According to a study published in the September issue of the journal Obstetrics and Gynecology, “after 2010, the reported maternal mortality rate for Texas doubled within a 2-year period to levels not seen in other U.S. states.”
In 2011, the state Legislature cut Texas’ family planning and women’s health program, which provides care and routine screenings for low-income women. Lawmakers slashed its budget by two-thirds — and kicked out women’s health providers that also provide abortions.
And while other studies found that move led to a spike in unplanned pregnancies and severely limited access to family planning, this latest research suggests these changes alone can’t definitively account for the spike in deaths among pregnant women.
“There were some changes in the provision of women’s health services in Texas from 2011 to 2015, including the closing of several women’s health clinics,” researchers note. “Still, in the absence of war, natural disaster, or severe economic upheaval, the doubling of a mortality rate within a two-year period in a state with almost 400,000 annual births seems unlikely.”
Researchers also note that they “did not identify any data processing or coding changes that would account for this rapid increase.”
In short, they are stumped.
“I think it’s very unusual,” said Dr. Marian MacDorman, a research professor at the Maryland Population Research Center at the University of Maryland and one of the authors of this study.
“I didn’t see this in other states.”
MacDorman says she and the other authors of this study were so intrigued they have already begun another study to try and figure out what happened.
“We are in the process of doing a follow up study to try to analyze this study in more detail,” she says.
MacDorman also notes maternal mortality rates are still a problem in Texas. The latest figures – from 2014 – remain at “a higher level.” She says this is something that should concern public health officials in Texas.
“It’s a great concern,” she says. “Maternal deaths are deaths of young women that have families. They probably have other children they have husbands. The ripple effect is huge for these deaths.”
The study also found the maternal mortality rate nationwide is a problem, too.
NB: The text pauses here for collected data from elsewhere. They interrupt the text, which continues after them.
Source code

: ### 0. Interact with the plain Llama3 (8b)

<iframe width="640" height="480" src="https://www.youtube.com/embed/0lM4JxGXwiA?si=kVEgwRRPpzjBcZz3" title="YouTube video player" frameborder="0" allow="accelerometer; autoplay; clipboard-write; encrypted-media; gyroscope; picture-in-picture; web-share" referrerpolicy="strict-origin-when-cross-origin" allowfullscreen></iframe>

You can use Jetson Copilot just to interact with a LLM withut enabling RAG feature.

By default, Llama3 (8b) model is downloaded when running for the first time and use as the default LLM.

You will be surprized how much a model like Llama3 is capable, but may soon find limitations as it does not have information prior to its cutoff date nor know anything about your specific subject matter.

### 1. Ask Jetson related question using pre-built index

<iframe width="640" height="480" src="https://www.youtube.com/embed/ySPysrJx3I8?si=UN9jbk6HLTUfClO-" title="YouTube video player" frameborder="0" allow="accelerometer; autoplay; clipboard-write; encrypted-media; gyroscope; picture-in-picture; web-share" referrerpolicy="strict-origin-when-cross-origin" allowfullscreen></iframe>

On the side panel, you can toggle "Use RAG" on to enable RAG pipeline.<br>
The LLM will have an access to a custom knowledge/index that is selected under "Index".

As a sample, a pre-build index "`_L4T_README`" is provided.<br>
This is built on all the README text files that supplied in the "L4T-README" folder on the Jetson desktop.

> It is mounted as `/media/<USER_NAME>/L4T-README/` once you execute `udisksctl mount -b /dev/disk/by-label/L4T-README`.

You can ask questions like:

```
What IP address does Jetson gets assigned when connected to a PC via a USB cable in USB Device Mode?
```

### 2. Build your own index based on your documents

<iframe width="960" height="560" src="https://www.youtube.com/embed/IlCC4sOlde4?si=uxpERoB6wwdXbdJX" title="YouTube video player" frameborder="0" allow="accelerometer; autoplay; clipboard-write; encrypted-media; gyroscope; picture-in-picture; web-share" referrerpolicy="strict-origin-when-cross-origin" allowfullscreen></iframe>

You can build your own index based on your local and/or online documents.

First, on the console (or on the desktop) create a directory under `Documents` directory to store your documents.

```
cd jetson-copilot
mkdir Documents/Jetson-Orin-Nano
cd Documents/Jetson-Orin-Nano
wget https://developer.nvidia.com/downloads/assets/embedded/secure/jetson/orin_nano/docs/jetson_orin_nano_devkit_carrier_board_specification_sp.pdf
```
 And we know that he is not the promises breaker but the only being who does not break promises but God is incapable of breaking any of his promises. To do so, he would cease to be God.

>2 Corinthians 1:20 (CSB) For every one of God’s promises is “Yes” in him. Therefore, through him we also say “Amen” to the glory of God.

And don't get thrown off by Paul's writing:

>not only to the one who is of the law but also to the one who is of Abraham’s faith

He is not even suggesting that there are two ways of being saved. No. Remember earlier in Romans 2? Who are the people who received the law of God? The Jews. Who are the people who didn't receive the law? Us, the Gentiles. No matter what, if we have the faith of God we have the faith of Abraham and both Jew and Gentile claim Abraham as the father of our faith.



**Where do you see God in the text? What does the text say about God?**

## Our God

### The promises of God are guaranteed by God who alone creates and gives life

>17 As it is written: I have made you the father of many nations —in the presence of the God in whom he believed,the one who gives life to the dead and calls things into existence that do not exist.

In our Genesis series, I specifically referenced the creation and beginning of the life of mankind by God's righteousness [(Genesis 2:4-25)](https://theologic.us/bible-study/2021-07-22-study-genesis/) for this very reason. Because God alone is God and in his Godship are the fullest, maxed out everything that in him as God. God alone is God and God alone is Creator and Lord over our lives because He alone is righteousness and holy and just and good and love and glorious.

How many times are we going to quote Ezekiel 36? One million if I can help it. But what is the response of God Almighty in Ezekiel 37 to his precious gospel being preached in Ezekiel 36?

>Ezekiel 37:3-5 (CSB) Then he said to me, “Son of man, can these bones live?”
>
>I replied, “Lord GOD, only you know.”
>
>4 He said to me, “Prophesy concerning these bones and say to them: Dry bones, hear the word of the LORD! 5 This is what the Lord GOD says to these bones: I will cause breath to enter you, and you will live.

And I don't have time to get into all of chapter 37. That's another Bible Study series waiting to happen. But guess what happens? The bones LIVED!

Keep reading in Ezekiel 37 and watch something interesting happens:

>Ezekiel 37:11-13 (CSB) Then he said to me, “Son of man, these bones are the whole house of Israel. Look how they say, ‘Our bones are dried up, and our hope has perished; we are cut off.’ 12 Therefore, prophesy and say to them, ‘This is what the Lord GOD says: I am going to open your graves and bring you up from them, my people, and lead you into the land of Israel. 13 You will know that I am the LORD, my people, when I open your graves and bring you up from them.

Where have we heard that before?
The study found the “estimated maternal mortality rate (per 100,000 live births) for 48 states and Washington, DC (excluding California and Texas, analyzed separately) increased by 26.6 percent, from 18.8 in 2000 to 23.8 in 2014.”
“Clearly at a time when the World Health Organization reports that 157 of 183 countries studied had decreases in maternal mortality between 2000 and 2013, the U.S. maternal mortality rate is moving in the wrong direction,” researchers noted.